= Vienna Series in Theoretical Biology =

Book series published by MIT Press

The Vienna Series in Theoretical Biology is a book series published by MIT Press and devoted to advances in theoretical biology at large. By promoting the formulation and discussion of new theoretical concepts, the series intends to help fill the gaps in our understanding of some of the major open questions of biology, such as the origin and organization of organismal form, the relationship between development and evolution, and the biological bases of cognition and mind.

The Vienna Series grew out of the Altenberg Workshops in Theoretical Biology organized by the Konrad Lorenz Institute for Evolution and Cognition Research (KLI), an international center for advanced study in Altenberg, near Vienna, Austria. The KLI fosters research projects, workshops, archives, book projects, and the journal Biological Theory, all devoted to aspects of theoretical biology, with an emphasis on integrating the developmental, evolutionary, and cognitive sciences.

==Series Editors==
Gerd B. Müller, Katrin Schäfer, and Thomas Pradeu

Previously: Gerd B. Müller, Günter Wagner, Werner Callebaut

==Volumes==
- Towards a Biosemiotic Theoretical Biology: Sign Processes and Meaning-Making in Living Systems. Kalevi Kull and Donald Favareau (Eds.), 2026.
- Evolution "On Purpose": Teleonomy in Living Systems. Peter A. Corning, Stuart A. Kauffman, Denis Noble, James A. Shapiro, Richard I. Vane-Wright and Addy Pross (Eds.) 2023.
- Cognitive Biology.

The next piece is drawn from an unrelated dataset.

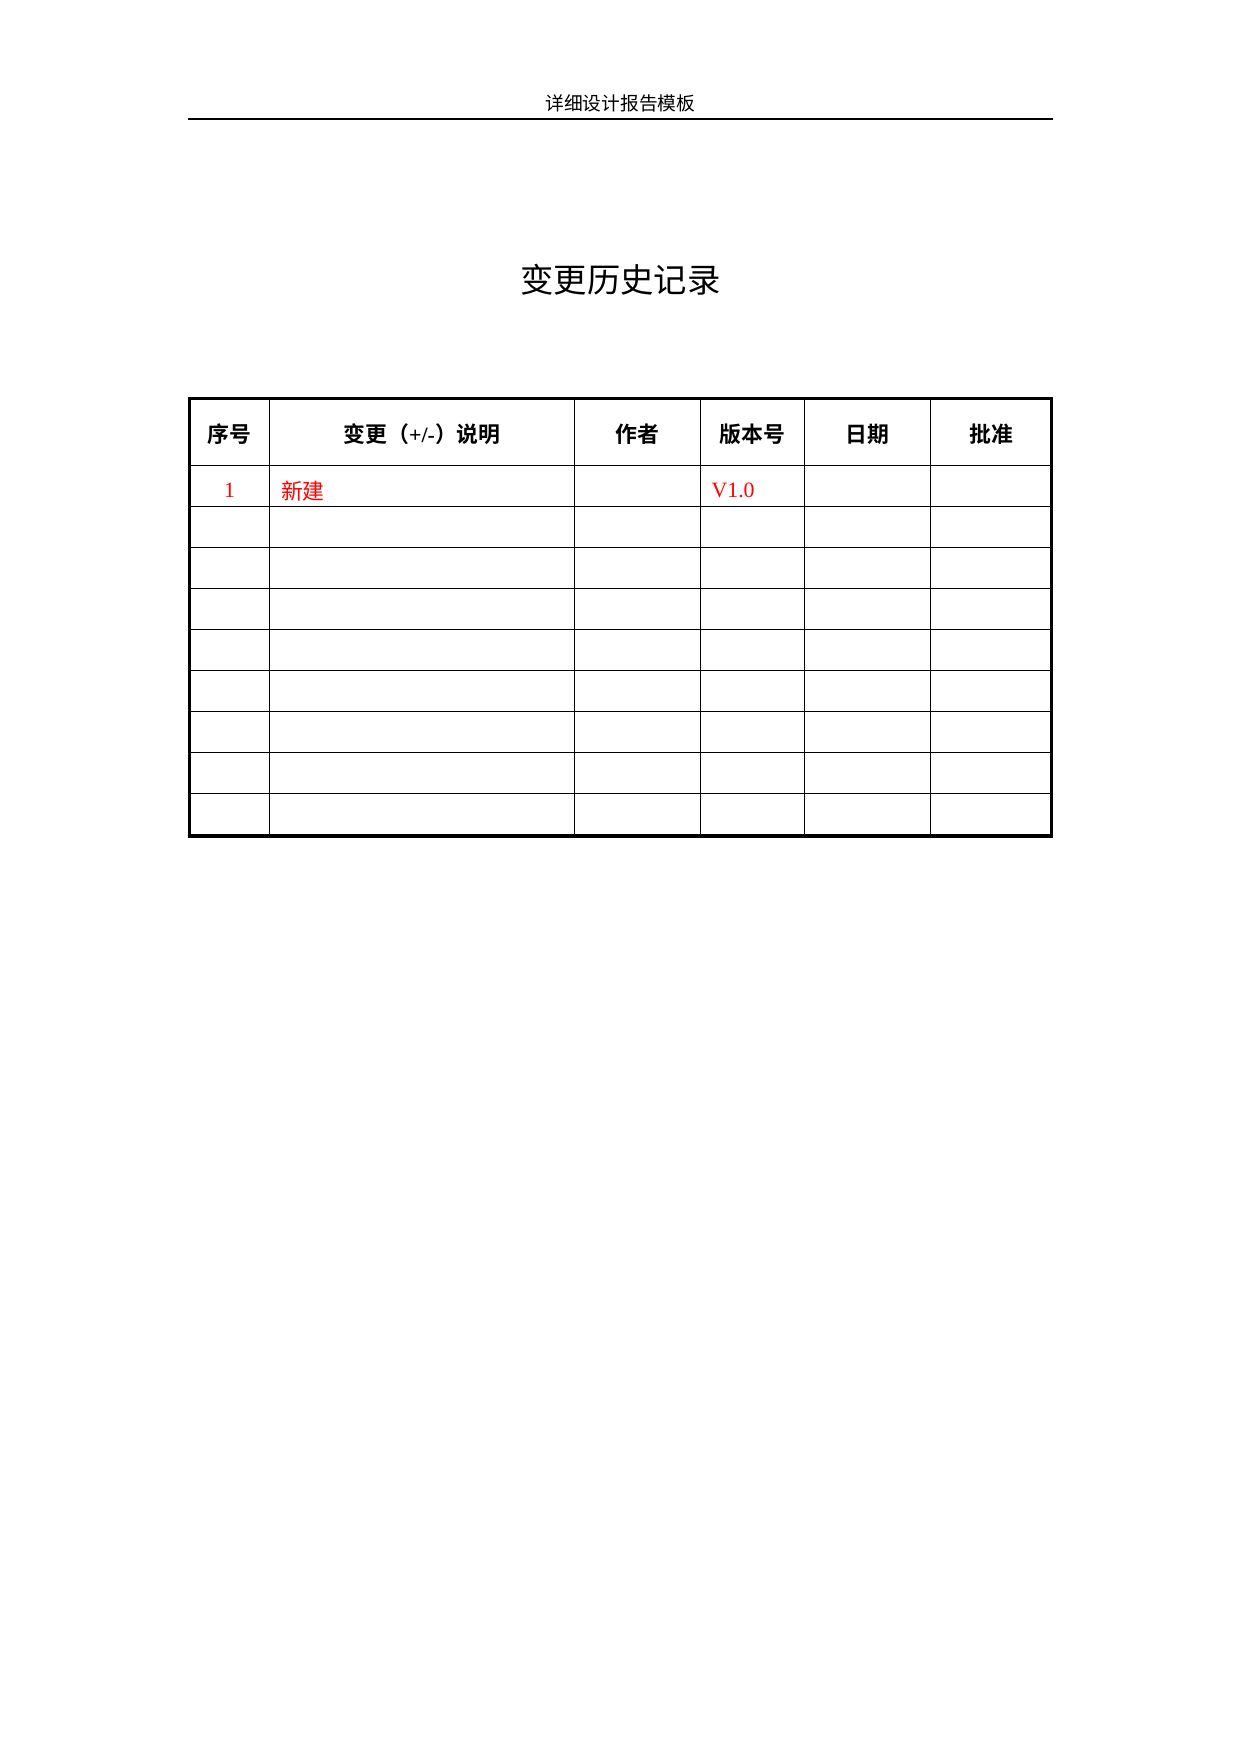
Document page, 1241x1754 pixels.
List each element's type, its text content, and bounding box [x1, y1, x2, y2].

Evolutionary and Developmental Perspectives on Mind, Brain, and Behavior. Luca Tommasi, Mary A. Peterson and Lynn Nadel (Eds.), 2009.
- Functions in Biological and Artificial Worlds. Comparative Philosophical Perspectives. Ulrich Krohs and Peter Kroes (Eds.), 2009.
- Evolution of Communicative Flexibility. Complexity, Creativity, and Adaptability in Human and Animal Communication. D. Kimbrough Oller and Ulrike Griebel (Eds.), 2008.
- Modeling Biology. Structures, Behaviors, Evolution. Manfred D. Laubichler and Gerd B. Müller (Eds.), 2007.
- Biological Emergences. Evolution by Natural Experiment. Robert G. B. Reid, 2007.
- Compositional Evolution. The Impact of Sex, Symbiosis, and Modularity on the Gradualist Framework of Evolution. Richard A. Watson, 2006.
- Modularity. Understanding the Development and Evolution of Natural Complex Systems. Werner Callebaut and Diego Rasskin-Gutman (Eds.), 2005.
- Evolution of Communication Systems. A Comparative Approach. D. Kimbrough Oller and Ulrike Griebel (Eds.), 2004.
- Environment, Development, and Evolution. Toward a Synthesis. Brian K. Hall, Roy D. Pearson and Gerd B. Müller (Eds.), 2004.
- Origination of Organismal Form. Beyond the Gene in Developmental and Evolutionary Biology. Gerd B. Müller and Stuart A. Newman (Eds.), 2003.
- The Evolution of Cognition. Cecilia Heyes and Ludwig Huber (Eds.), 2000.